Wednesday, January 25, 2012

I am confused about carried interest

Does anybody have a good reason for the carried interest tax exemption?  It seems to entirely benefit a group that already has very large incomes and doesn't really seem to be in the same class as investment capital that was risked in the marketplace.  Paul Krugman notes how much benefit a retired investment adviser can reap from this exemption:
 First, $13 million of the total was carried interest, which gets taxed like capital gains but is really just commissions that receive special treatment for no good reason. No profits taxes were paid on that income; right there, a minimally defensible tax code would have levied $2.6 million more in taxes on Romney.

I am completely agnostic as to the identity of the person in question -- it would be just as concerning if Barack Obama had millions in carried interest in his tax forms.  The real question is how this exemption (which is commissions) can stimulate economic growth.  I understand the argument for preferential treatment of capital gains.  I even understand how capital gains can end up making moving between houses expensive for no really good reason.  So I comprehend how this can be a matter of academic debate.

But can anyone explain why commissions should get preferential tax treatment?


  1. I'm not aware of the commissions being carried forward as capital gains. It sounds like a tax loophole.

    However, going back to capital gains. There are compelling reasons for not giving special tax status to capital gains.

    1) As Warren Buffet said:
    "I have worked with investors for 60 years and I have yet to see anyone -- not even when capital gains rates were 39.9 percent in 1976-77 -- shy away from a sensible investment because of the tax rate on the potential gain," Buffett wrote in his column. "People invest to make money, and potential taxes have never scared them off. And to those who argue that higher rates hurt job creation, I would note that a net of nearly 40 million jobs were added between 1980 and 2000. You know what's happened since then: lower tax rates and far lower job creation."
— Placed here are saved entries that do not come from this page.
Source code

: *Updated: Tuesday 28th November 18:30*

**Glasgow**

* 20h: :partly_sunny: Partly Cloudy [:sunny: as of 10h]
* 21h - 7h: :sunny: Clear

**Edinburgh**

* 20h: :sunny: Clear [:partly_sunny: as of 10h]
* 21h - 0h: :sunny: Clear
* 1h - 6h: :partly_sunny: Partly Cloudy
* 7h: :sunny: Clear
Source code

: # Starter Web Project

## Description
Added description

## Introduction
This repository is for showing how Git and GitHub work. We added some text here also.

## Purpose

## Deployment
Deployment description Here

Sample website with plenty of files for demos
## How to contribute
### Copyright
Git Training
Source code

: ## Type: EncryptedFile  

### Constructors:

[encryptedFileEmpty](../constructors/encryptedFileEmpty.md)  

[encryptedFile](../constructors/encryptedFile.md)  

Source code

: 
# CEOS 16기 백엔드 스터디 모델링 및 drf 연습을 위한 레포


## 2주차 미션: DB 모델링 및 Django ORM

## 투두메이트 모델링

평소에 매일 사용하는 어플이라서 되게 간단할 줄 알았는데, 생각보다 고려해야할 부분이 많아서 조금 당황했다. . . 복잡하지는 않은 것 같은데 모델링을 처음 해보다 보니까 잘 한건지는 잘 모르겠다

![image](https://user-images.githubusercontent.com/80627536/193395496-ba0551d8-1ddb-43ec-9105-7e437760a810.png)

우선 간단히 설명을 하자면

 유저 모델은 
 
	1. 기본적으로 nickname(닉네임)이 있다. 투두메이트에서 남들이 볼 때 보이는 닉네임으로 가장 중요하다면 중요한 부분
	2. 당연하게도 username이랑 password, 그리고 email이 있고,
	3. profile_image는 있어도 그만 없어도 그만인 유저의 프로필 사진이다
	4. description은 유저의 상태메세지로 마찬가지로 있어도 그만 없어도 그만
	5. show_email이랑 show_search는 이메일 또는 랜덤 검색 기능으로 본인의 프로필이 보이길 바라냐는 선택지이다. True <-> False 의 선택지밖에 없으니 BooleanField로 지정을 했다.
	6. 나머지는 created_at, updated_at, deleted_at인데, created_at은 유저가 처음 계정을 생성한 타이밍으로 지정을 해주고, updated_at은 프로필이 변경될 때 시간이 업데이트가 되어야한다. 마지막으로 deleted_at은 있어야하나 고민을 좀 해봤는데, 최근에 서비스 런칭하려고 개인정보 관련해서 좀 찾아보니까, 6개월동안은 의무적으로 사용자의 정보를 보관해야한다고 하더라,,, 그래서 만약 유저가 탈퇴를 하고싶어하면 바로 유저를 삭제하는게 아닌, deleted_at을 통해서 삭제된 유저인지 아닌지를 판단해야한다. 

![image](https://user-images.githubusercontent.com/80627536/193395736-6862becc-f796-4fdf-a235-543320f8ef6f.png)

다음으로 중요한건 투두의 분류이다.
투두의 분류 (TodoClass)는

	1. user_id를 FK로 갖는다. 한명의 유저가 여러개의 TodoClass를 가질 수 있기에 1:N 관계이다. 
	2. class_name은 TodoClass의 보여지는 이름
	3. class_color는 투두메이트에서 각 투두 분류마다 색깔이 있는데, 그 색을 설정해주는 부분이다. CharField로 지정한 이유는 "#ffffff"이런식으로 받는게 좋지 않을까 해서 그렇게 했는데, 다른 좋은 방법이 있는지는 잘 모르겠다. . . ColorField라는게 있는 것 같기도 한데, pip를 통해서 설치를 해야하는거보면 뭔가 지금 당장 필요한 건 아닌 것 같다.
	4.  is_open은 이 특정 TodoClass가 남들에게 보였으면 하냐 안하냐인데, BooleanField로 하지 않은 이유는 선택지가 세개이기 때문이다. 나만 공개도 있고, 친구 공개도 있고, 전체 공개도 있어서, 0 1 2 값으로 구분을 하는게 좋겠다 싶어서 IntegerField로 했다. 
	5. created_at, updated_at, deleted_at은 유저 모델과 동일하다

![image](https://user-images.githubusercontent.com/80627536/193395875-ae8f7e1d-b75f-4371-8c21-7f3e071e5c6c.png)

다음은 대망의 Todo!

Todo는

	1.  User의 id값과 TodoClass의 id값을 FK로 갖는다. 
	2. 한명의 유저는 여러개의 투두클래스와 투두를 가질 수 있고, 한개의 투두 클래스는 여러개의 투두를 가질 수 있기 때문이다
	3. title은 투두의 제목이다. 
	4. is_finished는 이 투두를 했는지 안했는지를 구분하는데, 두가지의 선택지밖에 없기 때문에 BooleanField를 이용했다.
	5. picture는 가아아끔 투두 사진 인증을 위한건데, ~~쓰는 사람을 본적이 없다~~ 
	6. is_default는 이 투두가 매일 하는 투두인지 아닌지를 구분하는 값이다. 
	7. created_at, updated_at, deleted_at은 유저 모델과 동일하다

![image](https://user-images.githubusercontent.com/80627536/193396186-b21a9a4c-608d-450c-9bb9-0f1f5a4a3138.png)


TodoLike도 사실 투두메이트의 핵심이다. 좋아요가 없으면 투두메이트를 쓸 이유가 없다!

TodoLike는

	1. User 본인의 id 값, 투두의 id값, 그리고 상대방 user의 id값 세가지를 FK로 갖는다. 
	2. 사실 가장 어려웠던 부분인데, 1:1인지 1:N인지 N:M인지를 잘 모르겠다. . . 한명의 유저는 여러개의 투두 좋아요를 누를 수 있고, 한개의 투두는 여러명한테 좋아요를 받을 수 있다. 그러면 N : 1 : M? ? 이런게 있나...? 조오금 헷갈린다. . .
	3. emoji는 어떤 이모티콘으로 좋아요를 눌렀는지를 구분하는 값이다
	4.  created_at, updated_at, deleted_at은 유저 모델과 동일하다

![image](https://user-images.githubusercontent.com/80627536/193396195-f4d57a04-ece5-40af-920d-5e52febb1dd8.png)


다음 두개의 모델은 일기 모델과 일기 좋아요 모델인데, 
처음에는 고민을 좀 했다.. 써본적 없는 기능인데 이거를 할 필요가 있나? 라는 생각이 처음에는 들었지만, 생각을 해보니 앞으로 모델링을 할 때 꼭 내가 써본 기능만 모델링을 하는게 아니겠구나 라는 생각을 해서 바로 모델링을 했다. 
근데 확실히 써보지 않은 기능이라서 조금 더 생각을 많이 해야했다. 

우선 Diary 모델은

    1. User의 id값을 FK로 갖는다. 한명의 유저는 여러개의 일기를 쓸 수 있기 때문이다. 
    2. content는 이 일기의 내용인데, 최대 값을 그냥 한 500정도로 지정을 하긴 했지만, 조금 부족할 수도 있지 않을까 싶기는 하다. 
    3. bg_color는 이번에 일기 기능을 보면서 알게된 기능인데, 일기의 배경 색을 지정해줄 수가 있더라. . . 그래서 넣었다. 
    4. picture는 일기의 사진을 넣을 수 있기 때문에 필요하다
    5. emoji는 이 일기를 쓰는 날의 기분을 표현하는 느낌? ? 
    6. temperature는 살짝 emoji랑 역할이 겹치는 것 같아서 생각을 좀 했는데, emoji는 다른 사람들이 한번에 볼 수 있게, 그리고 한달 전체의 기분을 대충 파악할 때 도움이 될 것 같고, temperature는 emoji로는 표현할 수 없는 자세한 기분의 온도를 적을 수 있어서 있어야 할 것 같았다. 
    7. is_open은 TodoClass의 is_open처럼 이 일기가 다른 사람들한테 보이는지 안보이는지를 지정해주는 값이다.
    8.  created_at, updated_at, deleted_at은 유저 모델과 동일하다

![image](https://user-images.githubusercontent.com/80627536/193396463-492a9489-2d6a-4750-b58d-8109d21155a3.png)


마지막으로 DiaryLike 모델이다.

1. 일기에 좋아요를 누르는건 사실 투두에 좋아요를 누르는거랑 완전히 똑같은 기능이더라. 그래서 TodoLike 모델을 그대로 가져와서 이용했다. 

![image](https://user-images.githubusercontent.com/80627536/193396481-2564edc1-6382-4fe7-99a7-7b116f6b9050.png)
    In other words, the soundness of the investment is what drives investment. I'm not going to say that tax considerations don't matter, but they are secondary to the attractiveness of the investment.

    There are some goofy things in tax code related to corporate losses, but that's a separate matter.

    2) Even if capital gains were treated as income, they still would be tax-advantaged. There still would be tax-deferment. You only pay taxes when you sell unlike a divident or interest bearing investment. Also, payroll taxes (FICA) are not levied against capital gains.

    3) The capital gains rate being lower than income also leads to wacky things on Wall Street. It's more important to pump up the stock price than it is drive the money-making prospects of a business. I would like to see dividends and capital gains on equal footing.

  2. For carried interest. McArdle had a lengthy, moralizing post on this here:
    A lot of this is a bit tiresome, but I think this at least helps understand why the exemption is there:

    "At least as I know understand it, carried interest taxation is a longstanding feature of partnership taxation. And it exists not so that hedge fund managers can afford to buy genuine gold tile to line the floors of their extravagant mansions, but so that partners who come in with less capital can build "sweat equity".
    There are arguments for an against. The arguments for the carried interest are fairly compelling: without it, the partners who contributed ideas and talent end up being taxed much more heavily on their earnings than partners who contributed financial assets. This is not only sort of unfair, and impedes the ability of talented people with few financial resources to move into the moneyed class, but also might have implications for economic growth: if your gains are going to be taxed at ordinary income rates, why quit that safe job and risk all on an untried venture? "

  3. I am familiar with the McArdle post. My view is that we tax earned income (when not partnered with capital) at ordinary income tax rates and this prohibits entry into the moneyed classes.

    I can kind of see a flat tax argument (I don't agree with it, but I can understand it). But the partner putting up capital is taking risk that the partner putting up expertise is not. Fair or unfair is hard to judge in these contexts as no approach can treat either group completely equally.